9. Entretenir la compassion pour les pauvres Lorsque Paul l’évangéliste se rendit à Jérusalem pour rencontrer les apôtres afin de recevoir d’eux la mission d’aller vers les païens, ils lui recommandèrent de se souvenir des pauvres : « Ce que j’ai eu bien eu soin de faire » (Gal. 2 : 10) conclut-il. Paul avait déjà démontré sa compassion pour les plus démunis touchés par la famine lors de sa précédente visite à Jérusalem (Actes 11 : 27-30). Lors du Concile, il fut encouragé à persévérer dans sa compassion.

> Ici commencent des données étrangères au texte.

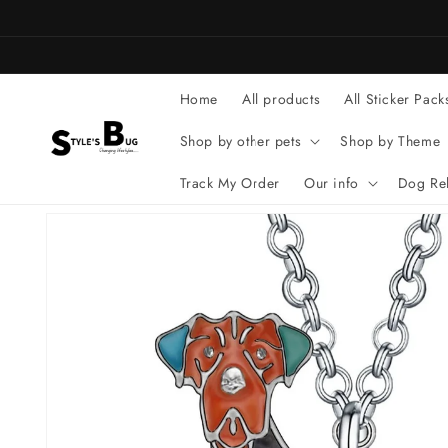
Skip to
content
Home
All products
All Sticker Pack
Shop by other pets
Shop by Theme
Track My Order
Our info
Dog Rel
Skip to
product
information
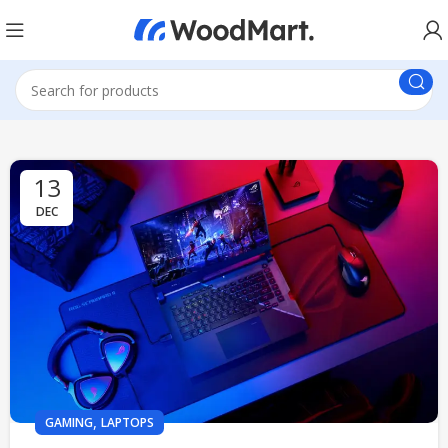
13
DEC
,
GAMING
LAPTOPS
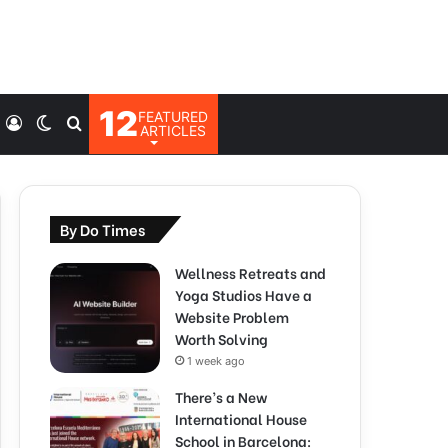
12
FEATURED
Log
Switch
Search
ARTICLES
In
skin
for
By Do Times
Wellness Retreats and
Yoga Studios Have a
Website Problem
Worth Solving
1 week ago
There’s a New
International House
School in Barcelona:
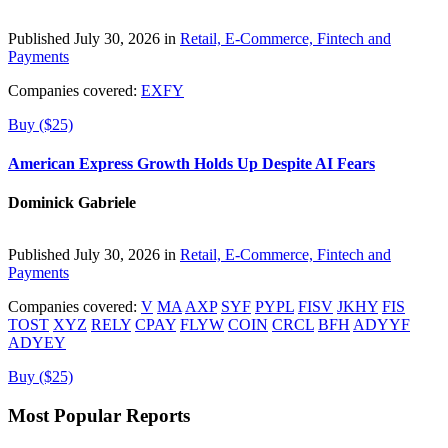
Published July 30, 2026 in
Retail, E-Commerce, Fintech and
Payments
Companies covered:
EXFY
Buy ($25)
American Express Growth Holds Up Despite AI Fears
Dominick Gabriele
Published July 30, 2026 in
Retail, E-Commerce, Fintech and
Payments
Companies covered:
V
MA
AXP
SYF
PYPL
FISV
JKHY
FIS
TOST
XYZ
RELY
CPAY
FLYW
COIN
CRCL
BFH
ADYYF
ADYEY
Buy ($25)
Most Popular Reports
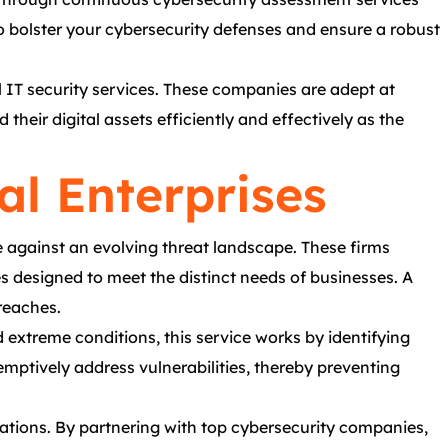
 bolster your cybersecurity defenses and ensure a robust
al IT security services. These companies are adept at
heir digital assets efficiently and effectively as the
al Enterprises
e against an evolving threat landscape. These firms
s designed to meet the distinct needs of businesses. A
reaches.
nd extreme conditions, this service works by identifying
mptively address vulnerabilities, thereby preventing
rations. By partnering with top cybersecurity companies,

C’est pour cela que Paul mit tant d’empressement dans la collecte qu’il entreprit par la suite auprès des Églises d’Asie Mineure et d’Europe, en faveur des pauvres de Judée, éprouvées par des famines successives, et terrassées par les oppresseurs romains (Actes 24 : 17 ; Rom. 15 : 26 ; 1 Cor. 16 : 3-4 ; 2 Cor. 8 et 9). Un de mes collègues, Saotra, vit dans un foyer pour jeunes travailleurs. Non pas qu’il n’ait pas les moyens de s’offrir un meilleur logement (à France Évangélisation, nous prenons soin de nos évangélistes !), mais par choix de vie. Une façon pour lui de se souvenir de ceux qui ont moins que lui. Je suis fasciné et tellement encouragé par son attitude de générosité. Quel témoignage de vie puissant !


Halte aux criminels !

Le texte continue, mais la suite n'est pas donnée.